3 cups all-purpose flour
2 teaspoons baking powder
½ teaspoon salt
1 teaspoon vanilla extract
1 cup milk, or juice from a fresh coconut plus enough milk added to make 1 cup
1 cup (2 sticks) butter, softened
2 cups sugar
4 eggs
White Mountain coconut icing (recipe follows)
3 cups freshly grated coconut or sweetened shredded coconut

Preheat oven to 350 F. Grease and flour two 9-inch cake pans and set aside. In a medium bowl, combine the flour, baking powder and salt and use a fork to mix them together. Stir the vanilla into the milk.
In a large bowl, beat the softened butter with a mixer at medium speed until creamy. Add the sugar and continue beating, stopping to scrape down the sides, until the mixture is light and evenly combined. Add the eggs, one by one, beating well each time, until the mixture is thick and smooth.

Add about 1/3 of the flour mixture to the batter and beat well at low speed. Then add about half the milk to the batter, beating well. Continue beating as you add another third of the flour mixture, followed by the rest of the milk, and then the remaining flour mixture, beating well each time until the batter is very thick and smooth. Quickly scrape the batter into the prepared cake pans, dividing it evenly, and place them in the oven.

Bake for 25 to 30 minutes, until the cakes are golden-brown, spring back when touched lightly in the center, and begin to pull away from the sides of the pans.
Remove from the oven and cool in the pans on wire racks or folded kitchen towels for 10 minutes. Then turn out the cakes onto wire racks or plates, turn the layers top side up and cool completely. You could also split the layers horizontally to make 4 thin layers of cake.

Make White Mountain coconut icing; set aside.

To ice the cake, place one cake layer, top side down, on a cake stand or serving plate. Cover it generously with icing and sprinkle with some of the coconut. Place the second layer on top of the iced layer, top side up. First, ice the sides to help keep the cake steady, and then spread icing generously over the top, completely covering the cake.

Place the cake stand or serving plate on a cookie sheet to catch loose coconut as you shower the cake. Sprinkle coconut all over the cake, and then gently pat handfuls of coconut onto the sides and top to cover bare spots. Transfer leftover coconut to a jar or resealable plastic bag and store it in the freezer. Makes 8 to 10 servings.

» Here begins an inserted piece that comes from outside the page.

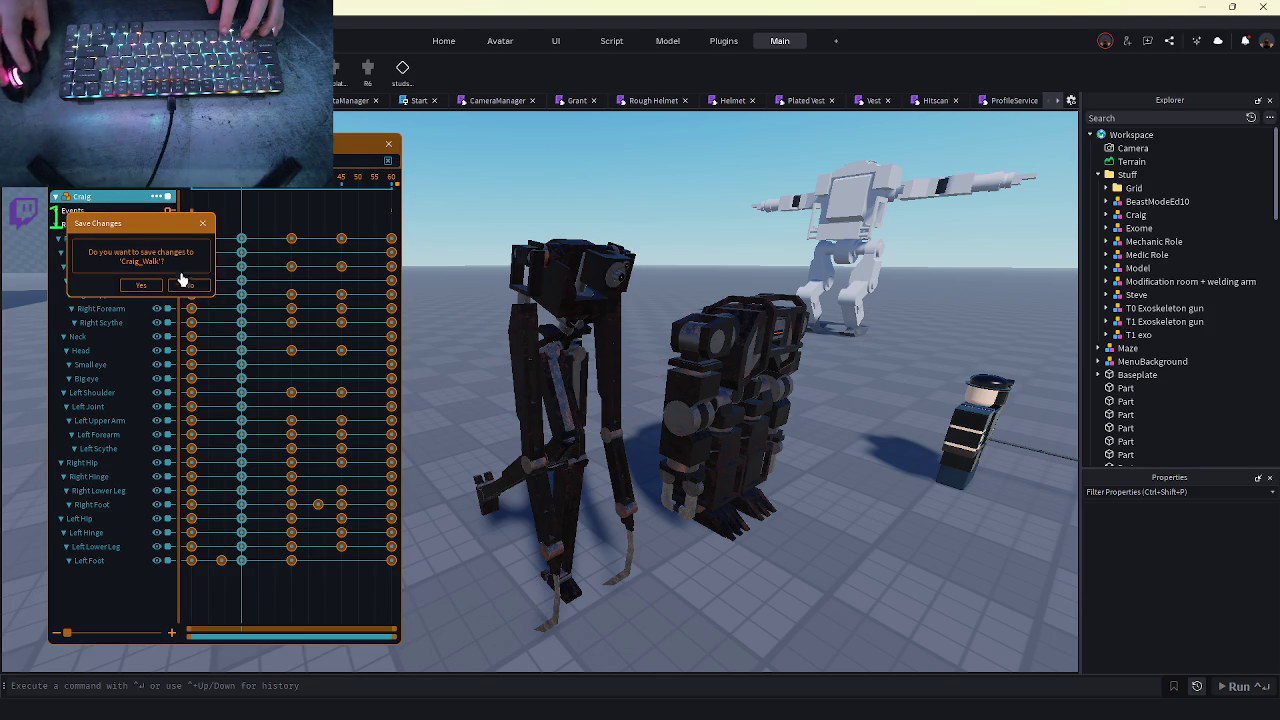
# - Close Craig_Walk without saving, create a new Craig animation and paste the copied keyframes
pyautogui.click(186, 286)
pyautogui.click(206, 320)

White Mountain coconut icing: Stir 1 cup sugar into 1/2 cup water to dissolve it. Bring the mixture to a gentle boil and cook without stirring for 3 minutes. Then boil for 5 to 10 minutes more, stirring often, until the syrup has thickened and will form itself into a thread about 2 inches long when poured from a spoon back into the pot. Set the syrup aside.
Beat 2 egg whites in a large bowl with a mixer at high speed until they are bright white, shiny and pillow into voluminous clouds. While beating at high speed, slowly pour the cooked syrup into the egg whites to blend them into a fluffy white icing, 4 to 5 minutes.